Забежит Облупа – своих оглядит.
Забежит Якуш – ягод принесет.
Забегут мамки.
А так тихо.
Шишки перебирали, кабанчика гладили, смолку жевали, молчали, думали, а то вдруг засмеются в кулачок, а то – отуманятся.
И Филя за компанию.
Брал нож, вырезал из сучка корову, зайца с лисой, а они глядели. Похожего было мало, но угадать можно. Корову – по рогам. Зайца – по ушам. Лису – по хвосту. Первой подбиралась Алёна-скопидомница, цапала без отдачи, торопливо упрятывала в берестяную котомочку, и Филя вырезал новую.
Иной раз – без причины – соскакивал Филя с зарубки, задирал голову к небу, взывал тихим нестойким криком: "Боженька мой! Боженька добрый! Боженька мой! Боженька мирный! Боженька мой! Боженька ласковый!..", а они глядели на него, слушали, и Ширшик подскуливал за компанию.
Филя у них больной.
С Филей всё ясно.
Филя – известное дело – умом с зимы поперхнулся...
6
Кукушка накричалась вдосталь, каждому на много жизней вперед, и отпала, как подавилась.
Погуживал ветер, подрагивали полати, сосны раскланивались степенно встрепанными макушками, а у них, в затишке, сухо, прогрето, тенисто, доверху залито смоляным духом.
Филя Ослабыш отложил нож, запрокинул голову, заголосил без звука:
– Боженька мой! Боженька родный! Боженька мой! Боженька славный!..

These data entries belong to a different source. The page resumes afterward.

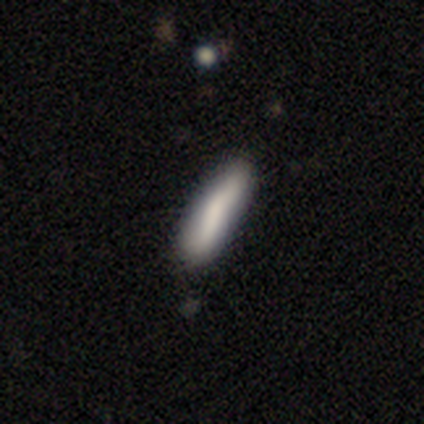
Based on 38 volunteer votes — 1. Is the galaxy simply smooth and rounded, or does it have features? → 71% smooth, 18% featured or disk, 11% star or artifact.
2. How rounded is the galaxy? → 85% cigar-shaped, 15% in between, 0% round.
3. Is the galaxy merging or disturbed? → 68% none, 26% minor disturbance, 6% merger, 0% major disturbance.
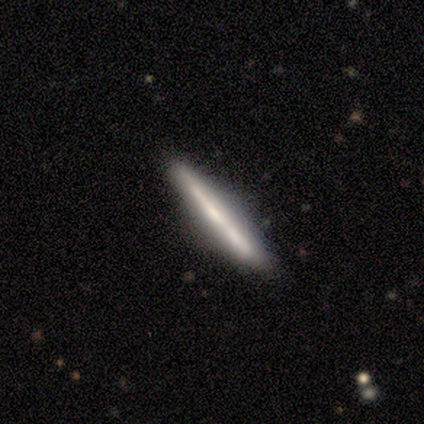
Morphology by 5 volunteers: Smooth or featured?
  - featured or disk: 60% *
  - smooth: 40%
  - star or artifact: 0%
Edge-on disk?
  - yes: 100% *
  - no: 0%
Edge-on bulge?
  - none: 67% *
  - rounded: 33%
  - boxy: 0%
Merging?
  - none: 100% *
  - minor disturbance: 0%
  - major disturbance: 0%
  - merger: 0%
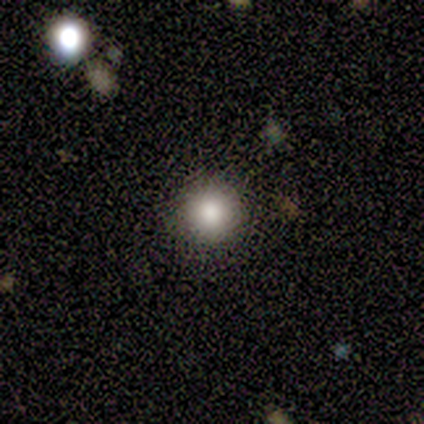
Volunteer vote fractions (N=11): smooth 82%, featured or disk 9%, star or artifact 9%. Down the decision tree: how rounded — round (100%); merging — none (90%).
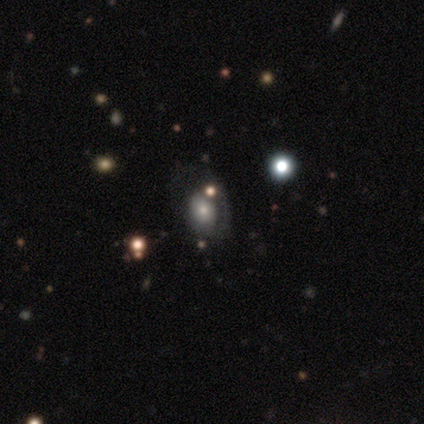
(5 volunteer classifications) Smooth or featured? smooth (60%)
How rounded? round (67%)
Merging? none (60%)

Порой, посреди дня, взыгрывал ветер, ходенем ходили сосны, отмахивались ветви, открывая прогал до земли, бревна подскакивали под ногой, и Ширшик тогда скулил, Ларя обмирал, Алёна цеплялась за котомочку, а Филя потел от испуга, крупной исходил дрожью, но голову не задирал и к Господу не обращался, – стихию не переборешь.

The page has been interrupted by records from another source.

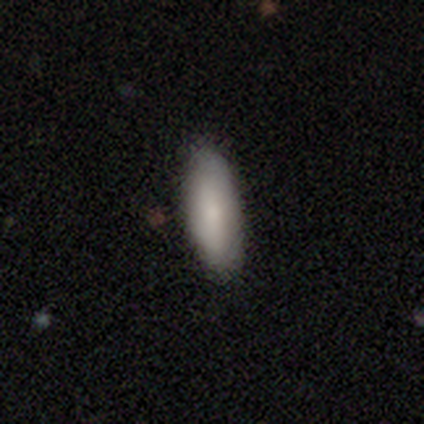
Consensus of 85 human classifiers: Smooth or featured: smooth — 81% (featured or disk — 14%)
How rounded: in between — 65% (cigar-shaped — 35%)
Merging: none — 88% (minor disturbance — 10%)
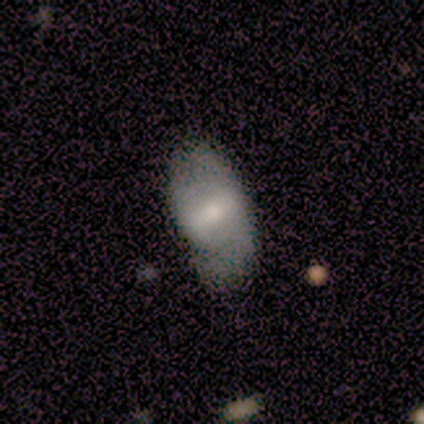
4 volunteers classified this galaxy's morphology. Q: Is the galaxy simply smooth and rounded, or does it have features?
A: smooth — 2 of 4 (50%, tied with featured or disk).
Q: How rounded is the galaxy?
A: in between — 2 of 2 (100%).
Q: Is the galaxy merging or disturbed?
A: none — 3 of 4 (75%).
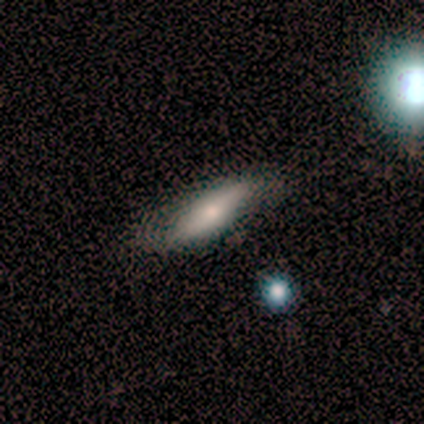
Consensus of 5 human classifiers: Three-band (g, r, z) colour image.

На этот раз ветра не было, и Филя накричался всласть, не хуже кукушки.
Та накликивала годы, этот – вымаливал.
Замолк, передохнул, но ножа уже не нашел. Пошарил вокруг себя, сказал покорно:
– Зайца... Вырезать...
Алёна глядела мимо, сурово и неподступно.

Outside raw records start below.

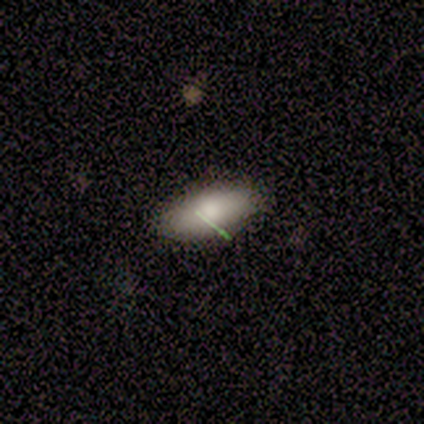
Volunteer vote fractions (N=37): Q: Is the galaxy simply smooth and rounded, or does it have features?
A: smooth — 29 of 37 (78%).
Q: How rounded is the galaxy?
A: in between — 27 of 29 (93%).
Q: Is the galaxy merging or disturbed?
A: none — 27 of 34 (79%).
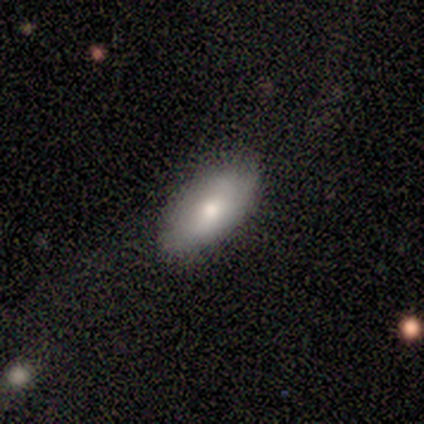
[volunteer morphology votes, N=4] A smooth galaxy with no disk features (75%) that is in between round and cigar-shaped (67%).

Vote fractions:
- Smooth or featured? smooth: 75% / star or artifact: 25% / featured or disk: 0%
- How rounded? in between: 67% / round: 33% / cigar-shaped: 0%
- Merging? none: 100% / minor disturbance: 0% / major disturbance: 0% / merger: 0%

Сидела по правую от Фили руку, спихивала и оттирала всякого: так оно прибыльней. Вот бы еще кабанчика запихнуть в котомку, и кукушку, и Филю – не помешает. А вам шиш!
– Отдавай, – велел Михалка.
– Не брала я. Не было никакого ножа! На низ упало!
– Упало, – повторил Филя по всегдашней своей привычке. – Сейчас тут было.
– Было, – сказала Алёна. – А нету.
– Нету, – сказал Михалка. – Отдавай давай.
– Отдавай, – повторил Филя. – Она может не брала.
– Не брала, – сказал рассудительный Стеня. – А он резать не станет. Зайцев не будет. Коров с собаками. Тебе хуже.
Бровки нахмурила.
Засоображала поспешно.
Отдавать – потеря и не отдавать – потеря.
Зайцев не будет с коровами, коней с петухами, сухой смоляной стружки из-под ножа, Филиного старательного сопения – как-никак жалко.
Думала. Морщила нос. Щурила несытые глаза. Губы шершавые облизывала. Колупала болячку на ноге.
– Нету у меня, – сказала. – Пошли вы все. Лешии красноплешии...
И прихватила покрепче котомочку.
Тогда заскулил Ширшик. Очень чувствительный на обиды. Претерпевший в щенячестве полную пригоршню бедствий, отпущенных на долгий срок, – дальше можно не жить.
Мир подступал и обижал без передыха, а он только скулил.
Обижали его лесные пространства, бесовое угодье, дром-бурелом, завалы с валежником, вечные сумерки вековой чащи: зайди – не выберешься.
Обижала провальная яма под елями, у зыбучего болота, где клубились белесые, жирные полозы: попадись – засосут.
Обижали оплетаи – однорукие, одноглазые, одноногие получеловеки, что жили в дуплище за сосняком, ночами приходили в гости, трогали пуховой ладошкой – пока без надобности.
Обижал леший-болотяник, что чмокал в бездонной топи, завивал окна-прогалины, забивал кустом, моховиной с кочкарником, чтобы болотело вокруг, травянело и глохло: ступишь – сгинешь.
Обижали людки-карлики, что попискивали, качаясь, на ветках, перелетали на кожистых крыльях, голили зубы, не поделив вкусного Ширшика, а он слабел от ожиданий.
Обижали люди незнаемые, которые подбирались безостановочно к отцу с мамкой, к нему с Михалкой, чтобы расточить по полонам: век не увидишь.
Обижала еда случайная, животу нестерпимая, в краю великого изобилия, земель, воды с лесом, хоть и не понимал этого: взрослые, и те не понимают.
Обижала Алёна-настырница.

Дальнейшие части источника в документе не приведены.